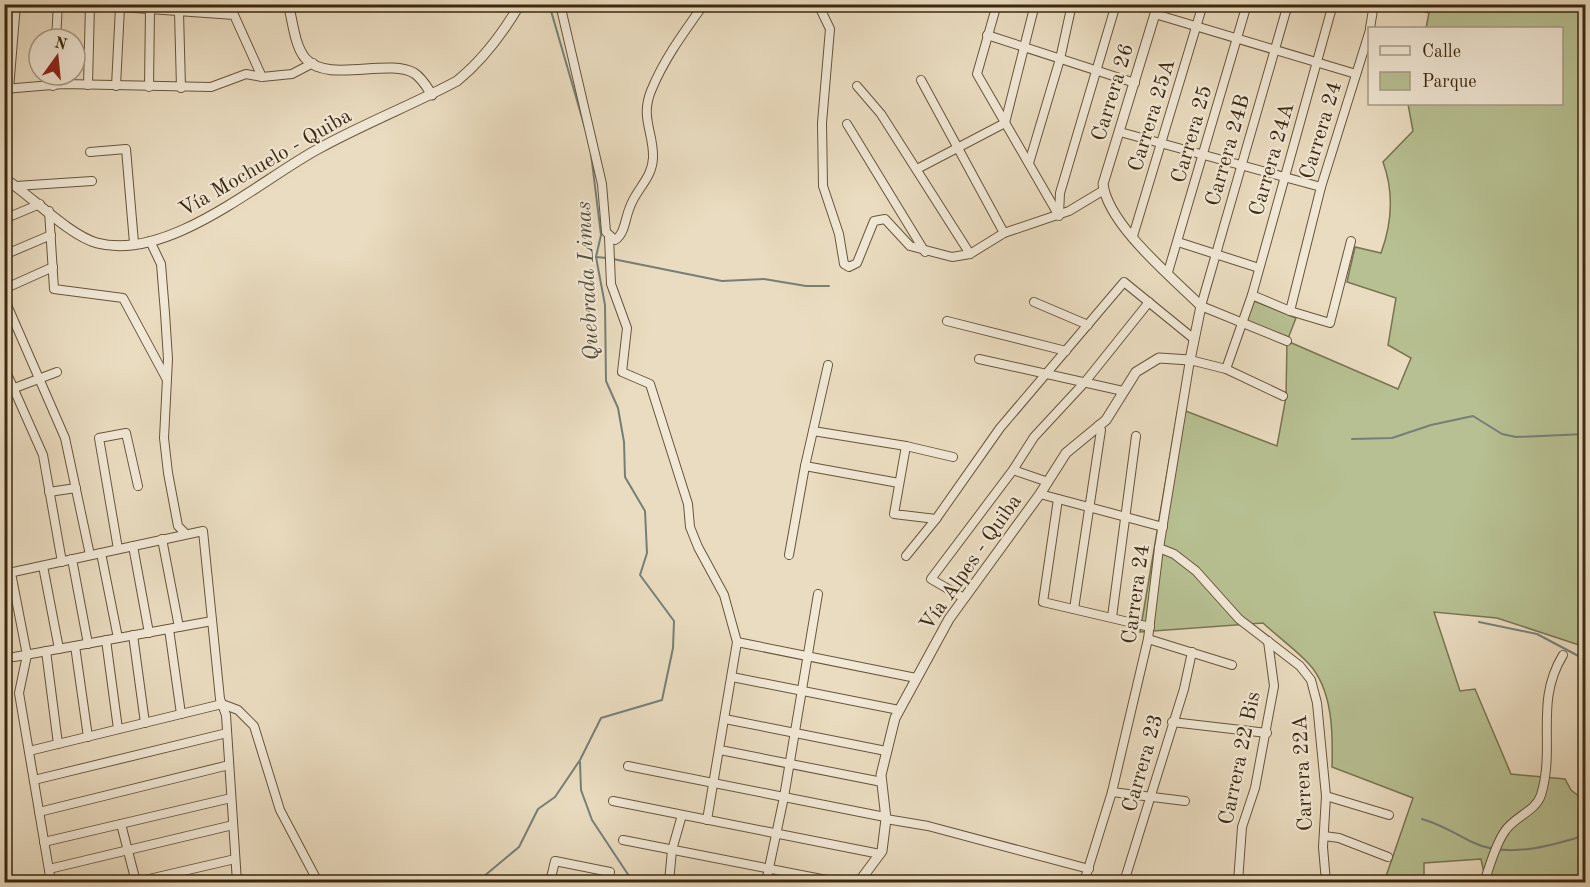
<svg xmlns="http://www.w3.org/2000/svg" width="1590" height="887" viewBox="0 0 1590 887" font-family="'Old Standard TT',serif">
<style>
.green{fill:#b7c092;stroke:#797450;stroke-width:1.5}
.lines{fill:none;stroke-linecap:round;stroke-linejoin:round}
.stream{stroke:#767f77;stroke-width:2}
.minor-casing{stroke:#67553b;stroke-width:10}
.tertiary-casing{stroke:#67553b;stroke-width:11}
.minor{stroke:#f1e8d6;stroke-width:8}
.tertiary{stroke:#f1e8d6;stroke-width:9}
.labels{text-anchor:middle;stroke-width:4.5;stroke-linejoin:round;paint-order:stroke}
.street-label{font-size:21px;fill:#3b280f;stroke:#f1e8d6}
.water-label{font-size:22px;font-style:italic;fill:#544c3a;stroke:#f1e8d6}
</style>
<rect width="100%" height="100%" fill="#eadcc0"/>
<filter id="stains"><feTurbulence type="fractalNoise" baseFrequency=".00333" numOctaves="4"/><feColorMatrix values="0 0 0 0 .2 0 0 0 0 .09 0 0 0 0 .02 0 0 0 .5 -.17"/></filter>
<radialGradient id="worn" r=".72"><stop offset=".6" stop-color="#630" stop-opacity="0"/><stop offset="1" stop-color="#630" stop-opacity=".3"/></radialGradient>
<path class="green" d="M 1405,5 L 1585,5 L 1585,647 L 1497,618 L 1434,612 L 1460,691 L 1475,689 L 1511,774 L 1565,779 L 1571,790 L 1585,801 L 1581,816 L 1585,818 L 1585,882 L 1486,882 L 1481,859 L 1424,863 L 1424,882 L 1384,882 L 1413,798 L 1332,767 C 1333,734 1333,690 1309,664 C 1295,649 1278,637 1263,623 L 1140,632 L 1178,408 L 1277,446 L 1286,397 L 1287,341 L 1245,323 L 1254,301 L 1296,318 L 1287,341 L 1398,389 L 1411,358 L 1388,345 L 1396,298 L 1347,282 L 1355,247 L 1381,253 C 1392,223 1394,192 1383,162 L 1413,131 L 1408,104 L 1562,104 L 1562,28 L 1426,28 L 1429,13 Z"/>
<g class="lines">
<g class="stream">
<path d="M 549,4 L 585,128"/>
<path d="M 596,257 L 607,258"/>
<path d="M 613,259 L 722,281 L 764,279 L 806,286 L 829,286"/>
<path d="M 1352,439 L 1392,438 L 1431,425 L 1473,416 L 1502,434 L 1516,437 L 1586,434"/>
<path d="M 1479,622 L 1537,634 L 1586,660"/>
<path d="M 580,762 L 581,790 L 592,820 L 633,882"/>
<path d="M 1422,819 C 1445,826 1453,833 1472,842 C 1507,859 1551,846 1586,835"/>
<path d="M 477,882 L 519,847 L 538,809 L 555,797 L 580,760 L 601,718 L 662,700 L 673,648 L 674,621 L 640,575 L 647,553 L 645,511 L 625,477 L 624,442 L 618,408 L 606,381 L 605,305 L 596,257 L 601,235 L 591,154"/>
</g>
<defs>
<g id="minor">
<path d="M 79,4 L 234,15 L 262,77"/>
<path d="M 560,4 L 602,184 L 606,232 L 615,240 C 625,234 625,218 630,207 C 636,189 652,179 653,158 C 654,133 640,118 651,91 C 664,59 684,32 704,4"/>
<path d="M 818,4 L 830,29 L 822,123 L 823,186 L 839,234 L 844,264 L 849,267 L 857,263 L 874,221 L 885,219 L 910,246 L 952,257 L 970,254 L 1004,233 L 1069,211 L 1104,190"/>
<path d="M 997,4 L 977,74 L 1059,216"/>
<path d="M 179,12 L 181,88"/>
<path d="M 1155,14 L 1356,74"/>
<path d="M 1370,28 L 1374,4"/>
<path d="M 987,35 L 1135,83"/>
<path d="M 56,39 L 58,4"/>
<path d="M 921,80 L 1004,233"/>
<path d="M 88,85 L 90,5"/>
<path d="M 53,86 L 54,75"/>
<path d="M 116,86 L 120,7"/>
<path d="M 857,86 L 881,114 L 970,254"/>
<path d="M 149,87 L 150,9"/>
<path d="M 4,89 L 64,84 L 211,87 L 246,74 L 262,77 L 292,74 L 313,63"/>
<path d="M 9,89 L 16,4"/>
<path d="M 847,124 L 925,252"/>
<path d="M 1120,132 L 1321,187"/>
<path d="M 90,152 L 126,149 L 134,243"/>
<path d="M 1029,163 L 1060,59 L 1072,4"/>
<path d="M 917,169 L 1005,123 L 1035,4"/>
<path d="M 16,186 L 92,181"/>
<path d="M 49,211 L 54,289 L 123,298 L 166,378"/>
<path d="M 1059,214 L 1060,193 L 1116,4"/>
<path d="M 4,219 L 40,204"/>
<path d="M 1133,236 L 1203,4"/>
<path d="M 609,237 L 611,284 L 627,328 L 622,372 L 650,384 L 688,504 L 690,527 L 698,547 L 724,595 L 737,642 L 707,820"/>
<path d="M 150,241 L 161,264 L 165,313 L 168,359 L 164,438 L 168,473 L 178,526 L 186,534"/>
<path d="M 1178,242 L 1259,268"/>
<path d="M 4,255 L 51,235"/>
<path d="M 1168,272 L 1247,4"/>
<path d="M 4,289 L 53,267"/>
<path d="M 1252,295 L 1290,311 L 1330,323 L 1351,241"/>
<path d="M 4,298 L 65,438 L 90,555"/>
<path d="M 1034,302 L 1088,325"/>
<path d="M 1290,311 L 1321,187 L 1370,30"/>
<path d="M 947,321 L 1066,351"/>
<path d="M 1287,341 L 1201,306 L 1288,4"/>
<path d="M 979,359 L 1123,391"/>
<path d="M 4,367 L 43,455 L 62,562"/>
<path d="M 1226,369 L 1252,295 L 1333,4"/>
<path d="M 4,392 L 57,372"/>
<path d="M 813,431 L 906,446 L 953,457"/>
<path d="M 906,446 L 894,514 L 936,519 L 1000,428 L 1124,282 L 1194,339"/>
<path d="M 805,466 L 899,483"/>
<path d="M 1013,470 L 1048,482"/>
<path d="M 49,492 L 76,488"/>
<path d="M 1040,494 L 1163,527"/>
<path d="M 1058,499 L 1043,602 L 1150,627"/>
<path d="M 162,539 L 179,627"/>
<path d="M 133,546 L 149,633"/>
<path d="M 1159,548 L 1174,554 L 1196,571 L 1239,619 L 1300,666 L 1311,680 L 1317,703 L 1326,796 L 1323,847 L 1326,882"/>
<path d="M 118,549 L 99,438 L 126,433 L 138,486"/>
<path d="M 101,553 L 118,638"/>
<path d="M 789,555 L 805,466 L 828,365"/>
<path d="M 906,556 L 936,519"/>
<path d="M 72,559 L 88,644"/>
<path d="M 43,566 L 59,649"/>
<path d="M 11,573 L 27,655 L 19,693 L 51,882"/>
<path d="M 4,574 L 203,531 L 220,699 L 226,715 L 237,882"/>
<path d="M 962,597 L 931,579 L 1013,470 L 1034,437 L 1085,382 L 1149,302"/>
<path d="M 1074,609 L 1101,430 L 1099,425"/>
<path d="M 1112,617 L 1136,436"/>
<path d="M 169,629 L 181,714"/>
<path d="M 133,635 L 145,723"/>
<path d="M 1148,639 L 1232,665"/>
<path d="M 106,640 L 118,729"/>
<path d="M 737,642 L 916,678"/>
<path d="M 75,646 L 88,737"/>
<path d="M 46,651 L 58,744"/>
<path d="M 14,657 L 212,621"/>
<path d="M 732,677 L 899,710"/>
<path d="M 725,719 L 886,751"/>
<path d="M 1172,722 L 1267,733"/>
<path d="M 720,750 L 882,782"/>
<path d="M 29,751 L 222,704 L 238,710 L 254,726 L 280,810 L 318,882"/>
<path d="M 628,766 L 885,817"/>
<path d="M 34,780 L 227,733"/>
<path d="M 1112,792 L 1185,801"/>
<path d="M 1326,796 L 1389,815"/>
<path d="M 613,801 L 880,854"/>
<path d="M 39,812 L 229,765"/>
<path d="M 886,819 L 928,826 L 1089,869"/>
<path d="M 121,824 L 136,882"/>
<path d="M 1324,836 L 1339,838 L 1388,857"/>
<path d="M 623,840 L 837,882"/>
<path d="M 44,842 L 231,798"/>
<path d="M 49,869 L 233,825"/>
<path d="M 136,882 L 235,859"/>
<path d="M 550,882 L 555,861 L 610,872"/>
<path d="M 669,882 L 672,850 L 682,815"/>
<path d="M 766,882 L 784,797 L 818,594"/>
<path d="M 1084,882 L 1112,792 L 1148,639 L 1159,548 L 1190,360 L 1226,369 L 1283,396"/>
<path d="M 1124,882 L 1184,689 L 1192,652"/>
<path d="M 1238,882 L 1242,827 L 1255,788 L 1274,686 L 1268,641"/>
<path d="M 1484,882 C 1490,866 1495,845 1505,831 C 1514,817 1536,811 1541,795 C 1556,746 1534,702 1563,655"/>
</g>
<g id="tertiary">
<path d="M 288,4 C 293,21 294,44 305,58 C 327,84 388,58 414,73 C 422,78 427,87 432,95"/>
<path d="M 4,178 C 30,195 70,236 97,243 C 168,262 259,181 318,149 C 363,124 412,105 457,81 C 483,60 503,33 520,4"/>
<path d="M 859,882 L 882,851 L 886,819 L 881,775 L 895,718 L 949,619 L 1040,494 L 1066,453 L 1106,420 L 1136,372 L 1159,358 L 1190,360 L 1201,306 C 1173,278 1108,225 1103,184 L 1158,4"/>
</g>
</defs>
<use href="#minor" class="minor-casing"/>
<use href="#tertiary" class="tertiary-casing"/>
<use href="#minor" class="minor"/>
<use href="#tertiary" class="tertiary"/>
</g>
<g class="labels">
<g class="street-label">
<text transform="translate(1112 92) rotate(-73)" y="7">Carrera 26</text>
<text transform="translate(1151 115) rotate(-73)" y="7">Carrera 25A</text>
<text transform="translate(1320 130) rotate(-73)" y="7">Carrera 24</text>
<text transform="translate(1191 134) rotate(-74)" y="7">Carrera 25</text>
<text transform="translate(1227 150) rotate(-74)" y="7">Carrera 24B</text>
<text transform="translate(1271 159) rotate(-74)" y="7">Carrera 24A</text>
<text transform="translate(265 162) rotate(-30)" y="7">Vía Mochuelo - Quiba</text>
<text transform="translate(970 562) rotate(-55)" y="7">Vía Alpes - Quiba</text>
<text transform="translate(1135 594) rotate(-82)" y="7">Carrera 24</text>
<text transform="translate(1239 758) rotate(-78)" y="7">Carrera 22 Bis</text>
<text transform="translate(1142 763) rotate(-74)" y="7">Carrera 23</text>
<text transform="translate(1302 773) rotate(-93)" y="7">Carrera 22A</text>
</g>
<g class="water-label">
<text transform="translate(586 281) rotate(-93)" y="8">Quebrada Limas</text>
</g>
</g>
<rect width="1590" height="887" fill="none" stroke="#eadcc0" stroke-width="24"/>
<rect x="6" y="6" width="1578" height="875" fill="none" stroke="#3b280f" stroke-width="3"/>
<rect x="12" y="12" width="1566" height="863" fill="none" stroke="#3b280f" stroke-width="1.5"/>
<rect x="1368" y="27" width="195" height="78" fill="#f1e8d6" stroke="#a89b86" stroke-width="1.5"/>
<rect x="1380" y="46" width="30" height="9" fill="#f1e8d6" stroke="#a89b86" stroke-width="1.5"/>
<text x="1422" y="57" font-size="18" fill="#3b280f">Calle</text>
<rect x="1380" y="72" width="30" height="18" fill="#b7c092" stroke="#a89b86" stroke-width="1.5"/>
<text x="1422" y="87" font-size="18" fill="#3b280f">Parque</text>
<g transform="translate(57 57) rotate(15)"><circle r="28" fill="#f1e8d6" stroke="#a89b86" stroke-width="1.5"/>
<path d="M0-4.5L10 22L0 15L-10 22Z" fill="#8f2418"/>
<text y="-9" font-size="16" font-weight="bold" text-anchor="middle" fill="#3b280f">N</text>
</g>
<rect width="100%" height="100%" filter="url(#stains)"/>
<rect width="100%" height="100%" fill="url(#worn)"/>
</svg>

WHAT YOU SHOULD DO = The answer must be a single number: the count of lines in the listing that hold the string "worn".

SOLUTION = 2